• Nov 8th 2009, 12:42 PM
PrincessIsrael
How do you do this problem?

Which points on the graph of y=4-(x^2) are closest to the points (0,2)?
• Nov 8th 2009, 12:44 PM
VonNemo19
Quote:

Originally Posted by PrincessIsrael
How do you do this problem?

Which points on the graph of y=4-(x^2) are closest to the points (0,2)?
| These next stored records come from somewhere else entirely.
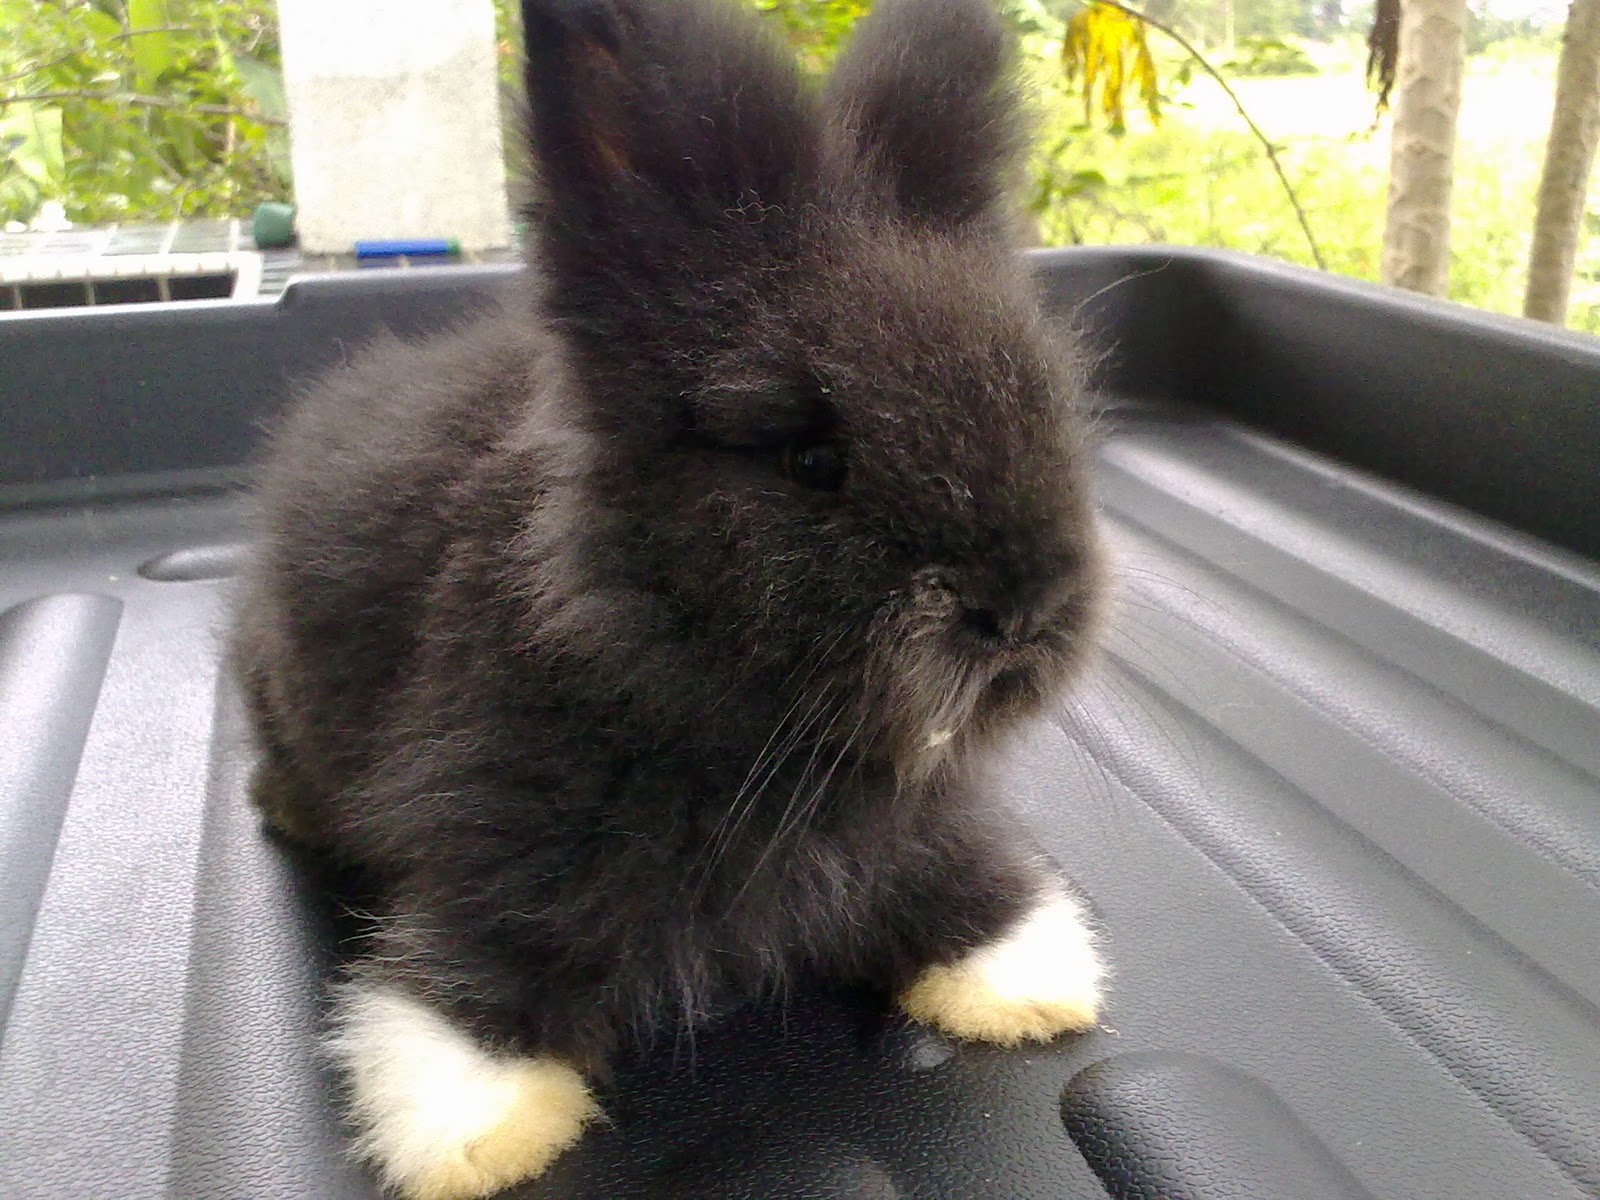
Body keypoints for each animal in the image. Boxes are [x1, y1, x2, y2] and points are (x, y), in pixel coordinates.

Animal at [231, 0, 1109, 1196]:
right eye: (811, 460)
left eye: (1047, 401)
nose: (1022, 611)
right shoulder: (493, 830)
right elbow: (475, 975)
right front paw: (481, 1132)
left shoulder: (916, 825)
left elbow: (955, 885)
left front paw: (1028, 983)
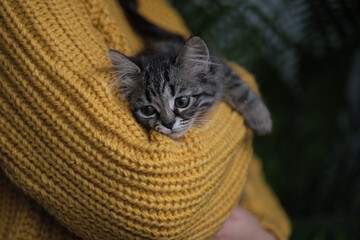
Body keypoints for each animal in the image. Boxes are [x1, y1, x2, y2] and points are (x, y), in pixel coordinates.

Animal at [108, 0, 272, 139]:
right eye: (148, 110)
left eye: (182, 102)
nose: (169, 124)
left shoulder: (220, 66)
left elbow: (239, 87)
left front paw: (260, 117)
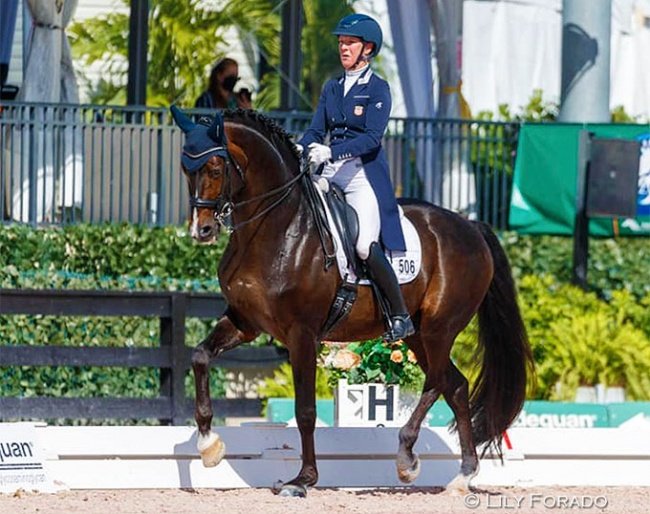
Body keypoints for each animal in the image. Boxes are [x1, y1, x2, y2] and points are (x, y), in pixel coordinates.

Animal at [171, 107, 532, 496]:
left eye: (215, 168)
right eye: (185, 169)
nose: (201, 231)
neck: (278, 227)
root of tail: (471, 227)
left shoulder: (302, 334)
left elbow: (306, 411)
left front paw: (303, 480)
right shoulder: (245, 321)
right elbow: (200, 356)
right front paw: (208, 445)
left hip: (440, 328)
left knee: (437, 381)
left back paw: (406, 457)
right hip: (419, 334)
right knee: (456, 385)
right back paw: (463, 474)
Employ the distance formula.
• Nov 8th 2009, 02:18 PM
Scott H
Welcome to the Math Help Forum! :)

To find the point on $\displaystyle y=4-x^2$ closest to $\displaystyle (0,2)$, we first do as VonNemo said and use the distance formula to obtain a function of the distance $\displaystyle s$ from a point on the curve to $\displaystyle (0,2)$ as a function of $\displaystyle x$:

$\displaystyle s=\sqrt{(x-0)^2+((4-x^2)-2)^2}=\sqrt{x^2+(2-x^2)^2}.$

We now find the value of $\displaystyle x$ for which $\displaystyle s$ is a minimum. To do this, we differentiate $\displaystyle s$ and find all critical points. As $\displaystyle s$ is differentiable everywhere and has no boundary points, the only critical points will be those at which $\displaystyle s'=0$. As $\displaystyle s$ approaches infinity in both directions of the $\displaystyle x$-axis, at one of these critical points we must find our minimum.

Hope this helps!